September 11, 2008

Abu–Khan

           Abu-Khan dashes through endless bronze savannah.

          Work-Finished-Philip traipses on home through traffic junctions and darkness. The three skinny Iranian kids are staring, with shameless lust, at a pretty woman who shakes out her hair by the bus stop.

The unsubtlety, he thinks, smiling, of innocence, and then, gazing at her out of the shadows of his eyes,

           I, too, am part of this landscape.

           “I can almost taste you,” Harriet says, and Aroused-Philip rises to the challenge.

           When Philip-Deceiving sneaks into the study late at night, he becomes Abu-Khan, firing off his twin pistols, rising from the dead. Hours later, the clock strikes three and Frazzled-Philip wakes as if from sleep, switches the monitor off, and coils his body around her as, he knows, Aroused-Philip would have wanted him to.

           Struck-By-Moments-Of-Beauty-Philip, walking to work, passes a schoolyard and is momentarily transformed by the plateau of lifeless concrete. Philip-Dulled-By-Routine sinks through, hours later, into the keyboard. He is close, he knows, to touching Abu-Khan.

           An attractive working colleague brushes up against him late in the afternoon, her lips nearing his. A searing erection. He remembers, later, that he’d once met her boyfriend at a dinner party.
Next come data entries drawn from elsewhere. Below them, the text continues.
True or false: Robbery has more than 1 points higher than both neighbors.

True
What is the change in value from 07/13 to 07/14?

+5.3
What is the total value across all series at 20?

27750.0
They arrange to meet the following week for a quick drink.

           Slumping in his living-room chair, he finds his right hand to be trembling uncontrollably.

           “What’re you afraid of,” he asks it, uncertainly.

          

           The kind psychiatrist, Doctor Howser, attempts to explain Philip to himself in a room surrounded by painted vases halfway to Basingstoke.
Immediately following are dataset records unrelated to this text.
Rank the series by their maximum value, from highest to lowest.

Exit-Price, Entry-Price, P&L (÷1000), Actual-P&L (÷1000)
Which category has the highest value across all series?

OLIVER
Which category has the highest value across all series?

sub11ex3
           He’s right, Explained-Philip thinks. I have to reconnect with my life.

           Doctor Howser’s door closes quietly behind him and Driving-Philip is too busy focused on the road to reconnect to anything.

           Abu-Khan blasts out shot after shot at the treacherous youths sharing a joint outside the apartment block, leering at Philip-Exhausted. They seem to be invulnerable.

           A tearful Harriet asks him to let her in; Philip has no way of explaining that he can’t speak for every new mood. He simply holds her, as if by instinct, but after a few seconds she rips herself away and slams the front door behind her. With a new rising interest, he thinks,

           She can change, too.

           Philip-Of-The-Epiphany waits before the bathroom mirror, as if trying something different. He vows that this Philip is the true version, and frowns, hoping to hold on to this mindset. His work colleague calls, and cancels their date.

           Alone-Philip watches the television, but cannot immerse himself in the faces he sees there.

           Drunk-Philip wipes out. Philip-Who’s-Been-Drunk wakes up, and ignores the phone. Philip-To-Mother finally picks up, and assures her, truthfully, that everything is fine.

           When Philip-Suicidal finally leaps from the Embankment, it’s Abu-Khan who continues to dash, roaring, through endless bronze savannah.


- 2 comments by 1 or more people Not publicly viewable

  1. James Harringman

    I really like this momentary-epithet thing you going on here. Although, you are a fictional character serial killer, are you ever going to write a story with a happy ending?

    11 Sep 2008, 16:03

  2. True to the nature of the masculine short story, it ends with ‘la petite morte.’